Una vez más, Occidente entero, Europa, siguiendo dócil­mente a los Estados Unidos, desafiaba al Tercer Mundo, respaldando la agresión israelí.

Esta solidaridad con el sionismo israelí obedece una razón fundamental. Israel desempeña el papel de mandatario de un colonialismo colectivo en el Oriente Medio. Vigila, por cuenta de los Estados Unidos, las dos llaves que cierran la puerta de las relaciones entre el Este y el Oeste, el Oriente, y el Occidente: el Canal de Suez y los Dardanelos, estando la tercera llave en manos de otra gran potencia de los Estados Unidos, Sudáfrica.

Este bloqueo, rompiendo las relaciones de fecundación recí­proca entre Oriente y Occidente, es todavía más devastador en un plano aún más profundo: en el plano espiritual.

Para todas las espiritualidades del mundo.

El apoyo al nacionalismo sionista ha ocultado, para los judíos mismos, la grandiosa tradición profética. El judaísmo ya no les sirve a los sionistas sino de coartada para su política. Así instrumentalizado, el mensaje judío ya no ejerce su irradiación espiritual, que es un componente irremplazable de la espiritualidad universal. El Estado de Israel se ha convertido en objeto de un culto idólatra, sustituyendo al del Dios de Israel.

Aquellos cristianos que no tienen conciencia de esta sus­titución impía, sacrifican su más alta tradición espiritual, la del cristianismo original, palestino, al constantinismo, que es su negación, dando precedencia a la política del Estado sobre la in­terioridad y la universalidad de la fe.

También el Islam está peligrosamente contaminado por el nuevo enfrentamiento con Occidente.
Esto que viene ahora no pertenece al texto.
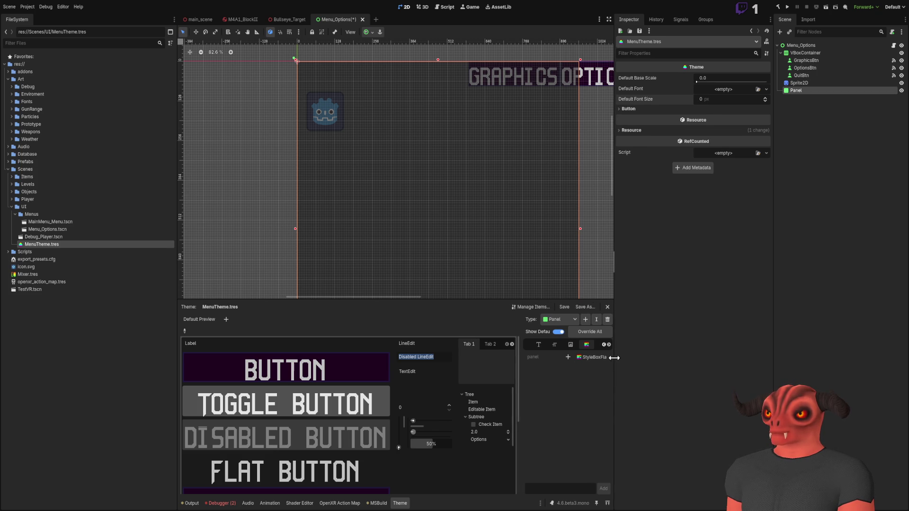
pyautogui.moveTo(519, 368); pyautogui.dragTo(504, 365)
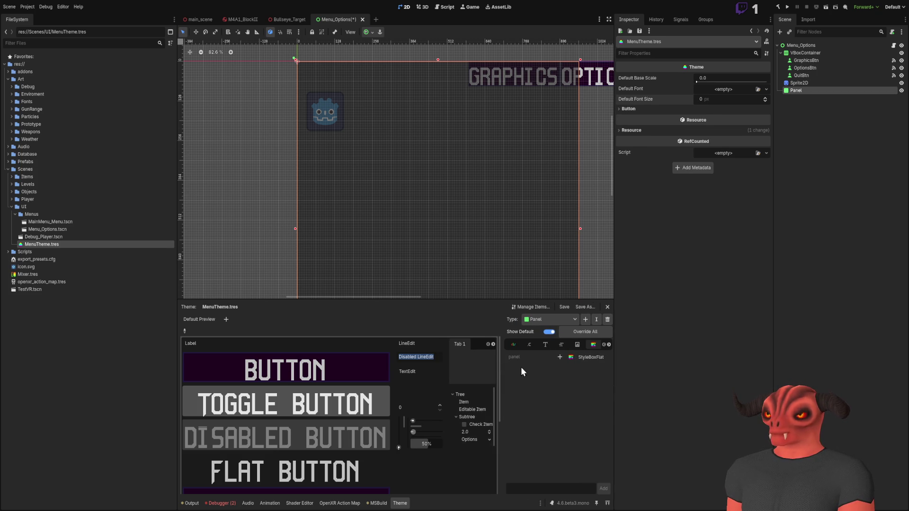
pyautogui.click(593, 345)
La tensión permanente de las agresiones sionistas refuerza dos corrientes, que son contradictorias al espíritu del Islam.

Ante todo una exacerbación del nacionalismo, sea bajo la forma (típicamente europea) de las peculiaridades nacionales, debido a las intrusiones permanentes de Israel, sea bajo la forma de un nacionalismo árabe de tipo nasseriano o baasista, que exalta el arabismo más que el Islam, y disloca de este modo la «umma» musulmana.

Después, y más profundamente aún, esta agresividad sionista, animada por Occidente entero, acarrea una reacción global de rechazo de todo lo que es occidental, y de repliegue sectario sobre el pasado. El sionismo y la convivencia occidental alimentan así las tendencias más retrógradas.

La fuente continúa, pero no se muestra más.